(Dataset entries)
________________________

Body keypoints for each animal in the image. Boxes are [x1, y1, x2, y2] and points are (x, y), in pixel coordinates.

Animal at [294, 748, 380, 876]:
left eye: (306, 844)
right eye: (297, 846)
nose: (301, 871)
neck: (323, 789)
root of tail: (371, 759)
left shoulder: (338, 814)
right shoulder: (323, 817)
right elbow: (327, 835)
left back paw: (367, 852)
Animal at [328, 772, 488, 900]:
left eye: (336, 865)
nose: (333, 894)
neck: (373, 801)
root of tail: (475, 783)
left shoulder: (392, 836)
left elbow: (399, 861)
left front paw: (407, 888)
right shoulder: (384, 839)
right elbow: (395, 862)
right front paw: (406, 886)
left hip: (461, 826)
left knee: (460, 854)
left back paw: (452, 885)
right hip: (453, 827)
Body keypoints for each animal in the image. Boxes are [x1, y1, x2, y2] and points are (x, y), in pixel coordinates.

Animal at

________________________

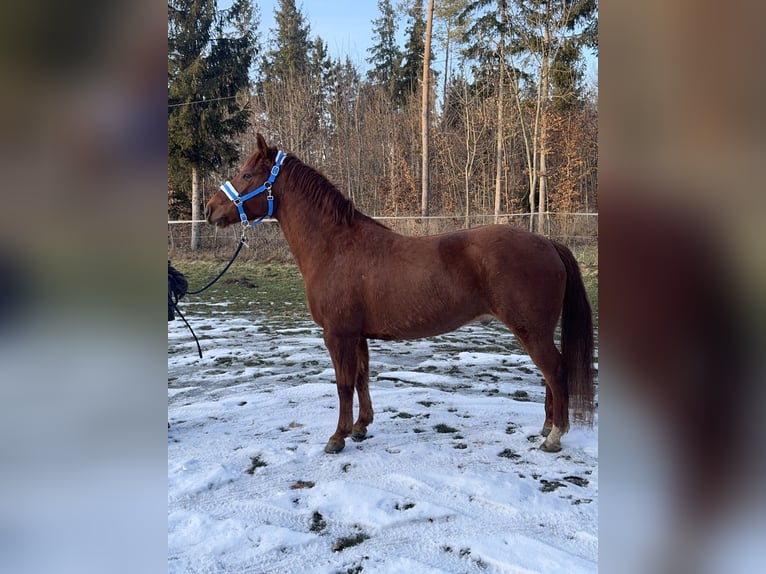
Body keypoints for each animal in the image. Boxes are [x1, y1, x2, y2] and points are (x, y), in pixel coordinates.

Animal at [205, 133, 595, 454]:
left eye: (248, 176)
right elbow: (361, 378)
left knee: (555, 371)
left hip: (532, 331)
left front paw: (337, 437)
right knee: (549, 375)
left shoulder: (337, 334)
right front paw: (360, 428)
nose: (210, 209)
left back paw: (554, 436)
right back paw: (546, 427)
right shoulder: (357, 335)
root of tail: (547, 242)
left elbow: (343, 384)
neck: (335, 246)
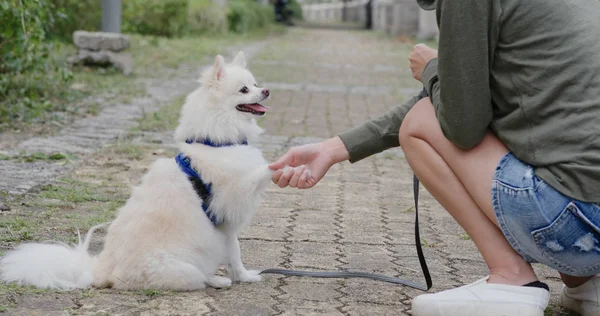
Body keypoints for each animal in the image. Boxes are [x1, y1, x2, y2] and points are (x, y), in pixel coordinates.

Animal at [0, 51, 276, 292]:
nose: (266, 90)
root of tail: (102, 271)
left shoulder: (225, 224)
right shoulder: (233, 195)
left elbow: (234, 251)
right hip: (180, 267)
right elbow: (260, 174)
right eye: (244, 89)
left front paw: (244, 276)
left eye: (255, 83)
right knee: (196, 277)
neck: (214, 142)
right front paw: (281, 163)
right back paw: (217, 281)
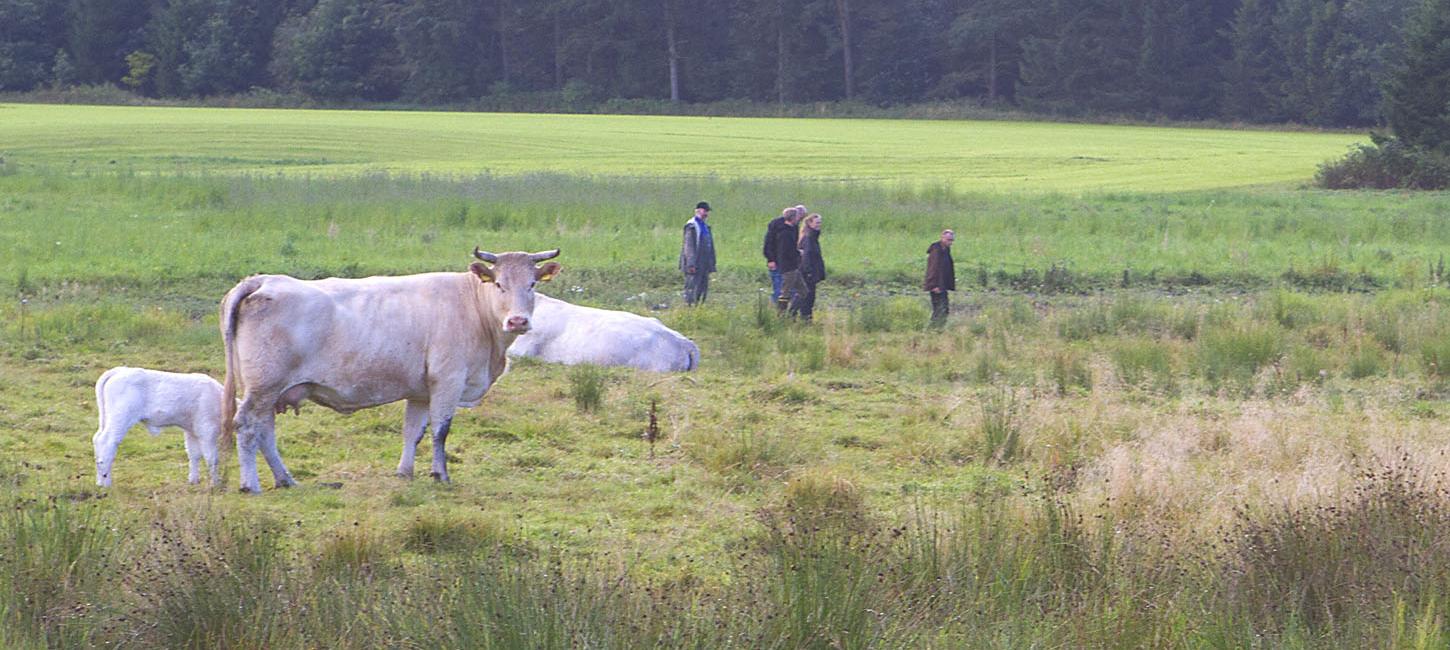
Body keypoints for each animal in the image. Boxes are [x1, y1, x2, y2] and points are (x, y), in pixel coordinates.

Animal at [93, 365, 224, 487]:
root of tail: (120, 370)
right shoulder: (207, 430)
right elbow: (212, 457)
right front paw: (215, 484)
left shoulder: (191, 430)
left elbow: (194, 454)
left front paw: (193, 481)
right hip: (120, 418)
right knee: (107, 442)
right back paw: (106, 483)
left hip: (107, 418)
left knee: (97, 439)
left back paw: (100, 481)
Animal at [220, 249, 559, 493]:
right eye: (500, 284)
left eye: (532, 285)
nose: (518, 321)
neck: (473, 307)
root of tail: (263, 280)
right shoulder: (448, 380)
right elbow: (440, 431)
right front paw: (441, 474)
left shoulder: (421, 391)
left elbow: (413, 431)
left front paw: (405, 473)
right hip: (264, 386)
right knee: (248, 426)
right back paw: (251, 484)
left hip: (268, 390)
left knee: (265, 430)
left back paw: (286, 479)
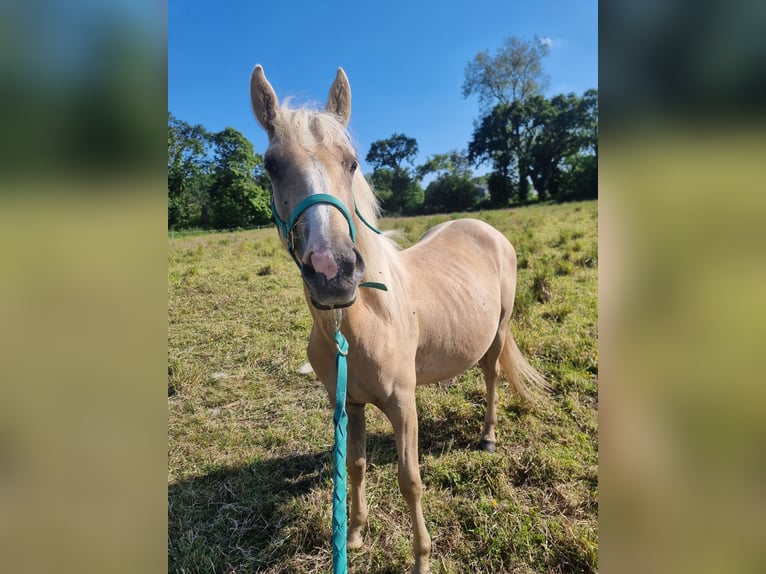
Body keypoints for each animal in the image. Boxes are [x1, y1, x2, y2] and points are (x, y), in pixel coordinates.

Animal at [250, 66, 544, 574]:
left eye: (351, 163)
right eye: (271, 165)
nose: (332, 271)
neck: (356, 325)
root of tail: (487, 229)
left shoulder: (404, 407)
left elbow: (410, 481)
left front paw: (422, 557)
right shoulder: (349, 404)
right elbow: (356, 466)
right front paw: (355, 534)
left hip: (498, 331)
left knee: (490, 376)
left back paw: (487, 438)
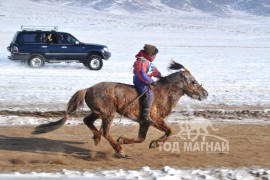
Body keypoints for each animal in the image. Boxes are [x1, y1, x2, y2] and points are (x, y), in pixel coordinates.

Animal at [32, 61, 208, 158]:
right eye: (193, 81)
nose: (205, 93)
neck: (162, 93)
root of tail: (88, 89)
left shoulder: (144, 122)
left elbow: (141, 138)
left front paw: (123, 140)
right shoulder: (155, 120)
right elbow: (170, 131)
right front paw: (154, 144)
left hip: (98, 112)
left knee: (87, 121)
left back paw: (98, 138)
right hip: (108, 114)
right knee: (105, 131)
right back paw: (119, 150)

________________________

*Work instructions:*
Go through the data, and copy each line in which the word "tail" appears.

*Expected answer:*
root of tail: (371, 759)
root of tail: (475, 783)
root of tail: (547, 242)
root of tail: (102, 271)
root of tail: (120, 370)
root of tail: (263, 280)
root of tail: (487, 229)
root of tail: (88, 89)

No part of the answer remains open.